By Manik Sharma Feb. 25, 2022
The Fame Game has two comebacks. Both are unsuccessful because in a role that almost seems tailor-made for her, Madhuri Dixit falls miserably short of leaping beyond the dance steps she is adored for. Acting, we learn in the process, is another animal altogether.
There are two comebacks in Netflix’s The Fame Game. One is of the actress Anamika Anand that Madhuri Dixit plays in the series and the other is of the dancing queen herself, returning in a fully fleshed role that is supposed to set the marker for recent high-profile comebacks – Raveena Tandon, Bobby Deol, Sushmita Sen to name a few. It seems like a role so pointedly carved for Dixit you can’t help but wonder if it was written at her behest. But what is alarming is that despite more than one piece falling into place, on a conceptual level, The Fame Game is neither entertaining or thought-provoking nor is it even scandalous the way most stories about B-Town are. Most disappointing, however, is the fact that Madhuri Dixit, the queen of dance, cannot propel herself to a plane of existence where she can finally announce herself as the unrecognised actor.
The Fame Game is predominantly the story of Anamika Anand, an ageing actress in B-town who suddenly disappears.
The Fame Game is predominantly the story of Anamika Anand, an ageing actress in B-town who suddenly disappears. With flashbacks merged into the present day investigation we discover the murky underpinnings of her glittery exterior. Anand’s husband played by Sanjay Kapoor is a complicated middle-class man who has somehow landed the relationship of a lifetime – at this point let’s not even discuss where the inspiration for this role has come from. Anand has a former lover the suave but rather out-of-place Mavan Kaul, as the charismatic and broody superstar Manish Khanna. Khanna and Anand are supposed to be the on-screen couple that everyone is waiting for with bated breath to reunite on screen.
There is hence supposed to be history and sexual tension between the two but neither can be felt or gleaned. In fact, both actors seem like derivatives of different eras trying to meet the other’s logistics of intimacy half-way. It’s treacherous, to see Dixit drag herself through alien territory, in the process become the most awkward entity of a show she is supposed to shoulder.
The problem with The Fame Game is that it is far too literal.
The problem with The Fame Game is that it is far too literal. Often it feels like Dixit’s own unheard story that though it seems like a casting coupe on paper, weighs everything down. Anand’s family, including her kid and her mother have disconcerting secrets but none of these seem genuine because Anand’s character itself is washed dry of the very thought of sin. She is the purer than love innocent victim in a landscape that would have educated even most denialists about the many risks of sowing it with the seeds of faith and trust. The twisted husband, conflicted kids and a lecherous industry, are all interesting but ultimately distasteful ingredients to a personality that, even on OTT, wants to play the tender heroine.

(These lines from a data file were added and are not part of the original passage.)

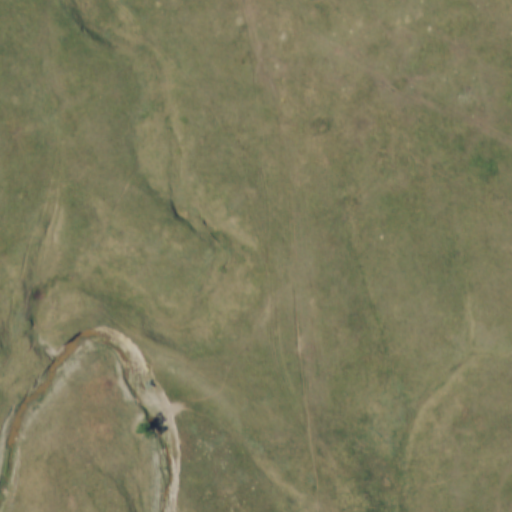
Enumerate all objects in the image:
road: (382, 79)
road: (293, 254)
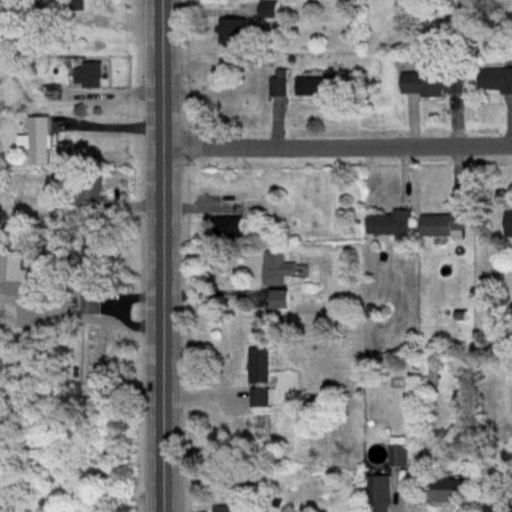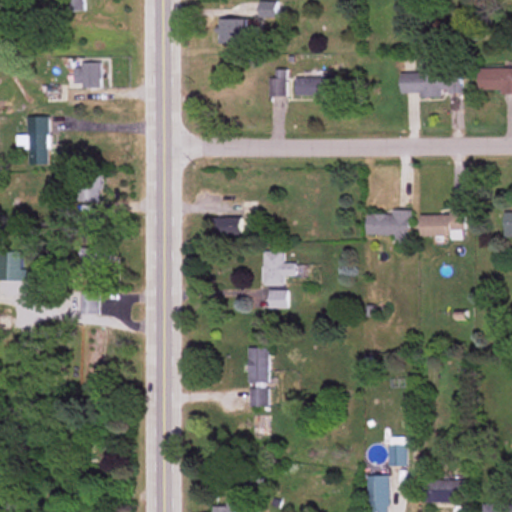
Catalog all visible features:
building: (73, 5)
building: (266, 9)
building: (231, 31)
building: (86, 75)
building: (494, 81)
building: (276, 83)
building: (430, 83)
building: (315, 86)
road: (110, 121)
building: (36, 140)
road: (339, 150)
building: (87, 188)
building: (390, 225)
building: (442, 225)
building: (508, 226)
building: (228, 227)
road: (167, 255)
building: (92, 259)
building: (10, 264)
building: (275, 268)
building: (88, 302)
building: (257, 365)
building: (258, 397)
building: (252, 486)
building: (443, 491)
building: (377, 493)
building: (227, 507)
building: (497, 507)
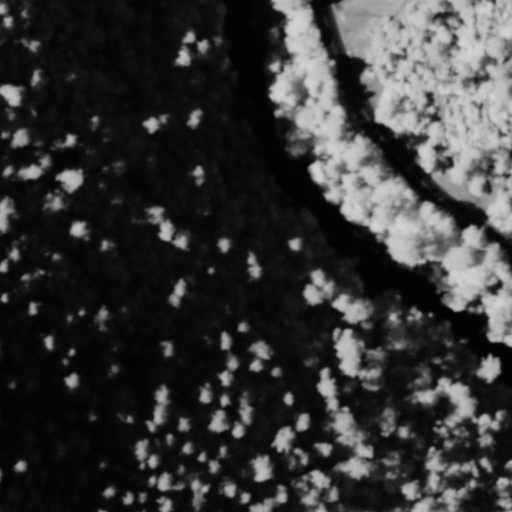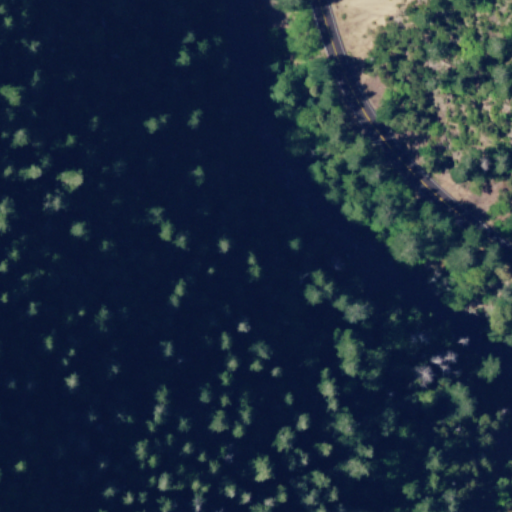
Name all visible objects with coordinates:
road: (394, 143)
river: (307, 147)
river: (462, 321)
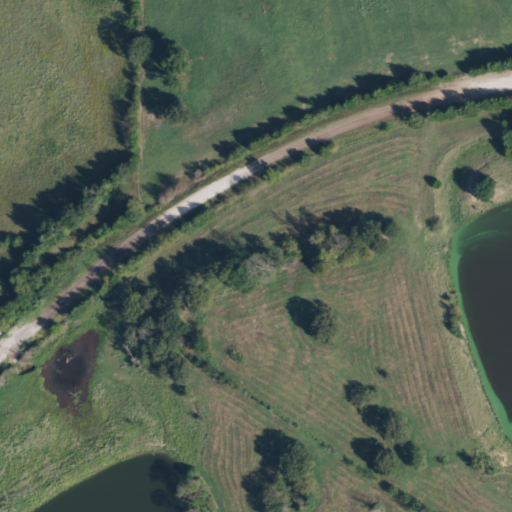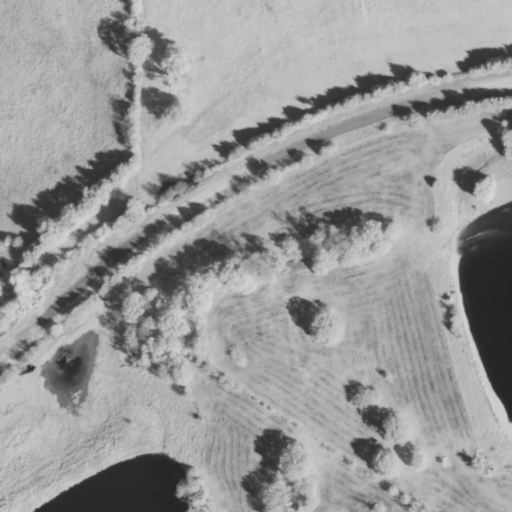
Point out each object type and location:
road: (240, 175)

Dixit tries, but is eventually pulled down by a role that required, perhaps, the tenacity of a Sen, or the submission of a Tandon. It is just vintage Dixit, with new legs but no direction to run in. Her trademark dance steps feature here as well, and frankly undersell a proposition that should have abandoned everything the actress is known for.
The Fame Game could have commented on Bollywood’s inner circle yet it is manicured to look like a daily soap.
You can forgive a mystery series that if it can’t make its characters interesting can at least manipulate its audience into believing it is twisty. But The Fame Game is disappointing on that front as well, unable to crank up the tension, or make the viewer care for any of it’s many moving parts under investigation. Speaking of the investigation, Rajshri Deshpande plays the investigating cop with a complicated personal life, but rarely amounts to anything beyond her bumper sticker world views.
The Fame Game could have commented on Bollywood’s inner circle, the brutal costs of fame, the corrupting qualities of success and yet it is manicured to look like a daily soap wanting to confront a handful of difficult topics without really tearing into them. In one scene Kapoor calls out the age difference between actors of the day and the teenage actresses they romance. In another, a middleman offers Anand money for her new film in exchange for a night with her in Macau. All of these sound like tipping points that would define the tone of a series, but here they are ill-fitted necessities bereft of any conviction. Dixit looks criminally out of place in what could have been a radical takedown of stardom by the one woman who has often been reduced to a few good dance steps she once did. Or maybe, just maybe, there is a reason that Dixit has been asked to play the tender diva that men respectfully yearn (not lust) after because given the opportunity to break that ceiling, she flails, and misses the mark by a mile.